| DIRECTIONS FOR THIS TASK |
From the text on Germany's economy and employee engagement, return the passage word for word, beginning at the words "High among the" and stopping after "of its employees.".

| EXTRACT TO READ |
Employee disengagement could derail the country's recent economic success
Germany, the most populous state and largest economy in the European Union (EU), saw its status improve during 2010. Its 3.6% growth in GDP was the country's best in two decades and surpassed that of the United States. Germany's economic improvement last year was hardly an anomaly: As a February 2011 issue of The Economist indicated, adjusting for growth in GDP per person (or average income per person), Germany has made the fastest improvement among the G7 countries (Germany, Canada, France, Italy, Japan, the United Kingdom, and the United States) in the past 10 years.
Just 13% of Germany's employees are engaged in their jobs.
But various regional and global factors have caused economic confidence in Germany to fall in recent months. The same Economist article points to the effect net exports have made on the country's total GDP growth in the past decade, a pace the publication calls "not a sustainable engine of growth." Added to those factors are worries about the negative impact that the growing euro-zone debt crisis, the flagging U.S. economy, and the recent cooling of China's economy may have on Germany. All these problems have clouded the successes of the bright recent past.
High among the potential problems facing Germany is lack of engagement in its workforce. Recent Gallup data find that just 13% of Germany's employees are engaged in their jobs. Meanwhile, two-thirds of the country's workers are not engaged, and one-fifth of the working population is actively disengaged. Alongside traditional measures of economic strength and conventional projections of future growth, the ratio of engaged to actively disengaged employees provides Germany with a challenge and an opportunity: to improve the country's economic fortunes by maximizing the engagement of its employees.

| ENTRIES SHOWN |
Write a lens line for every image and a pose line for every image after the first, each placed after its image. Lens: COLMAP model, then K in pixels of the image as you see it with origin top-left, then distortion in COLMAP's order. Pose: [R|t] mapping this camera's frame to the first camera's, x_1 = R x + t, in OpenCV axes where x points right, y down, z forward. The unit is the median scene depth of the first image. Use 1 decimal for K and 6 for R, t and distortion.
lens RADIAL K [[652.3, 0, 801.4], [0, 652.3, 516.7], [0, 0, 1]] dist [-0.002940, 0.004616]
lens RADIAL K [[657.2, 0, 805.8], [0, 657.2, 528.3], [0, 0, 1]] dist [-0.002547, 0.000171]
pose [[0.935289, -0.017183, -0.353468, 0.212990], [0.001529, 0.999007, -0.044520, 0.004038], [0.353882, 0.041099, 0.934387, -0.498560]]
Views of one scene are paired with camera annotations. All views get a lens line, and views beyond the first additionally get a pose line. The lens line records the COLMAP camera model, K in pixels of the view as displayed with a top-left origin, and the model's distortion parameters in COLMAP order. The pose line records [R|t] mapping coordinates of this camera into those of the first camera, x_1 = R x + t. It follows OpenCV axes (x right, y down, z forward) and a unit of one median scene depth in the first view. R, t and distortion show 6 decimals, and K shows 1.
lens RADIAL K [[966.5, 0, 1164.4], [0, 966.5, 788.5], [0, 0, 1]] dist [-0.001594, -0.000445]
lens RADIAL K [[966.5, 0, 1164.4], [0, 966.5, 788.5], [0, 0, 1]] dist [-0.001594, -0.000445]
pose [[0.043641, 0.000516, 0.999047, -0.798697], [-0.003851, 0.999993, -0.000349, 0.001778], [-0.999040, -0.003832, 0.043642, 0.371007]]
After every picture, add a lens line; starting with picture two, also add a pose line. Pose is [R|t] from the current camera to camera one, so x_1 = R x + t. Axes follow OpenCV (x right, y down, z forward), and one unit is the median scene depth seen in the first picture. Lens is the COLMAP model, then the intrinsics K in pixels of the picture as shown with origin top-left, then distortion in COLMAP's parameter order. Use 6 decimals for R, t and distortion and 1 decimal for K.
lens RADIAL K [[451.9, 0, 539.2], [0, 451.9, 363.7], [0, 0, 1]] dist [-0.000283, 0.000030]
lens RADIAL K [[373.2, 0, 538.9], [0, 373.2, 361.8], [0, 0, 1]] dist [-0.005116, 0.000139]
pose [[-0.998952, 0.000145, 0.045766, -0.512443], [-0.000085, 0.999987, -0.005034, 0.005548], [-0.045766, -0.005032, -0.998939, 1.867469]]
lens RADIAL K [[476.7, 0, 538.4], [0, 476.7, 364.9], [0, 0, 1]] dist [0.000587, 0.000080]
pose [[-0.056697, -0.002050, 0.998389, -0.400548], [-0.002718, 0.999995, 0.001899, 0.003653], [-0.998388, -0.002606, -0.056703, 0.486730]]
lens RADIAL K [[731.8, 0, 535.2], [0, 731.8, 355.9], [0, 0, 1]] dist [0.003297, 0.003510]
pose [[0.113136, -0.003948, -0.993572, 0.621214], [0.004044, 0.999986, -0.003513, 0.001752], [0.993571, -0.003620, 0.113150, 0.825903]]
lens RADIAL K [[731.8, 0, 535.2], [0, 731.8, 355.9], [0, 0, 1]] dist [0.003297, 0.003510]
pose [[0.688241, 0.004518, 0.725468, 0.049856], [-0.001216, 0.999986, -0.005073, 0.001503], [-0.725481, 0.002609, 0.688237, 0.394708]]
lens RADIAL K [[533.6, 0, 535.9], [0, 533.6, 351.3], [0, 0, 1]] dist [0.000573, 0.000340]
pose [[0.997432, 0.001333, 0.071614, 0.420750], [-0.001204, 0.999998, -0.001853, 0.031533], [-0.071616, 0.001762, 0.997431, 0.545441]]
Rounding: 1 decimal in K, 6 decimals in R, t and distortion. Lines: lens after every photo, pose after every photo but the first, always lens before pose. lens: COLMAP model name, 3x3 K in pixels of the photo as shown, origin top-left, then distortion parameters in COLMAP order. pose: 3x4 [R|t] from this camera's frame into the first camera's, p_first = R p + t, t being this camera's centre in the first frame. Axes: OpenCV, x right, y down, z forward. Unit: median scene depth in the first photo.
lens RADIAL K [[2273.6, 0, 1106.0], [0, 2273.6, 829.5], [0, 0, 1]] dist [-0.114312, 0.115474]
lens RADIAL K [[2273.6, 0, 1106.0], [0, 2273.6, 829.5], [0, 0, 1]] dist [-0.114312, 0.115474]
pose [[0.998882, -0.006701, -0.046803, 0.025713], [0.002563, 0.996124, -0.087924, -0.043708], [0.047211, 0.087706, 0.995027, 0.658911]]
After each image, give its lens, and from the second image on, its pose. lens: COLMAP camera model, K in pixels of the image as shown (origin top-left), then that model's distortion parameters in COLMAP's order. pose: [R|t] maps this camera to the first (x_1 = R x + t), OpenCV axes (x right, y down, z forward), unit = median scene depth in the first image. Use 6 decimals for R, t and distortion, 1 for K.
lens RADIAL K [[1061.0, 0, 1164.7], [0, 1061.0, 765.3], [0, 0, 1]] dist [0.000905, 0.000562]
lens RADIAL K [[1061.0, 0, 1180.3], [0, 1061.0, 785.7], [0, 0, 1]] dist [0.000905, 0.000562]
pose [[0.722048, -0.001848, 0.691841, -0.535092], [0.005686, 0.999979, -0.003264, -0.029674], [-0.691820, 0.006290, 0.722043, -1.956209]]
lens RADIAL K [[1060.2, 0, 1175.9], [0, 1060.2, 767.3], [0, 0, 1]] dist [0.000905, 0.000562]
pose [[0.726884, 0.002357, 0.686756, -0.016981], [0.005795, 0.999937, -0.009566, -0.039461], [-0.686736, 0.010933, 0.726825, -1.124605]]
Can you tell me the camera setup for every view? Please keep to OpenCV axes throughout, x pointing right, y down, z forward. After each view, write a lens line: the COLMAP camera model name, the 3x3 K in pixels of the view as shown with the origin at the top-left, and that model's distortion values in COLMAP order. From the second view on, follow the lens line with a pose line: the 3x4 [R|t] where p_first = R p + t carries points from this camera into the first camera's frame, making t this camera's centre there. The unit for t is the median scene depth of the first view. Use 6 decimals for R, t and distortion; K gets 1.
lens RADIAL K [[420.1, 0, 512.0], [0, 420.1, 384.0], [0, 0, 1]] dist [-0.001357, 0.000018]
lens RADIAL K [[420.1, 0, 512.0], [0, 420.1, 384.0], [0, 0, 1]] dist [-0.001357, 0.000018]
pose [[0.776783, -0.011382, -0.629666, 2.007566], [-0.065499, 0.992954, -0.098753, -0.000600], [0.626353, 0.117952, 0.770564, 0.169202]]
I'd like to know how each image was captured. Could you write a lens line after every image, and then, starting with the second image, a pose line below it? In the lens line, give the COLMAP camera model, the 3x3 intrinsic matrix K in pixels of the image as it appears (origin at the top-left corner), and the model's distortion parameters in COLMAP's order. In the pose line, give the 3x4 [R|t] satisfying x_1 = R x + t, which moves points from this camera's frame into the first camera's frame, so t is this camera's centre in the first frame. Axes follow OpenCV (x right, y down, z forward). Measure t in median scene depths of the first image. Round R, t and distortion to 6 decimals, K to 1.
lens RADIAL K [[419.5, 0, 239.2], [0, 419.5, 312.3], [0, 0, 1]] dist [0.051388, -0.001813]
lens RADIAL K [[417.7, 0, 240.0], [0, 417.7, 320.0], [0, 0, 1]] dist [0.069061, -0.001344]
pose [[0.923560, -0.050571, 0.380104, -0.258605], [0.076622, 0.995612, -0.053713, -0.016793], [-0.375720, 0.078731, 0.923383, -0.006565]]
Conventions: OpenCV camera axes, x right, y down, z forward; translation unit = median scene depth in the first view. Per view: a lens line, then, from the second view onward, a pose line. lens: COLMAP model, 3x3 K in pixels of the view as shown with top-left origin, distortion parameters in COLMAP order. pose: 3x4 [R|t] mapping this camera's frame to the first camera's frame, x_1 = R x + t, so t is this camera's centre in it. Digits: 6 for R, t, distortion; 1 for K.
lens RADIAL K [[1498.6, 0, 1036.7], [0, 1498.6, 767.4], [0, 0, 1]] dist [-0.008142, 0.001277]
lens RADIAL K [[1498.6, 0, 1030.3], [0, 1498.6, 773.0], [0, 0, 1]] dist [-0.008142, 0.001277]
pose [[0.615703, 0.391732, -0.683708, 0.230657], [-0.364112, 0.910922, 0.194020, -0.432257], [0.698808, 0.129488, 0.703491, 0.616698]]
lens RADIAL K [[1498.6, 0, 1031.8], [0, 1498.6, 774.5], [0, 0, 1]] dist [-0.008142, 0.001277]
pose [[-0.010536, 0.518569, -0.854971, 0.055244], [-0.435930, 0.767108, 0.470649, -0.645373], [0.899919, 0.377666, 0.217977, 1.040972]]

| WRITTEN ANSWER |
High among the potential problems facing Germany is lack of engagement in its workforce. Recent Gallup data find that just 13% of Germany's employees are engaged in their jobs. Meanwhile, two-thirds of the country's workers are not engaged, and one-fifth of the working population is actively disengaged. Alongside traditional measures of economic strength and conventional projections of future growth, the ratio of engaged to actively disengaged employees provides Germany with a challenge and an opportunity: to improve the country's economic fortunes by maximizing the engagement of its employees.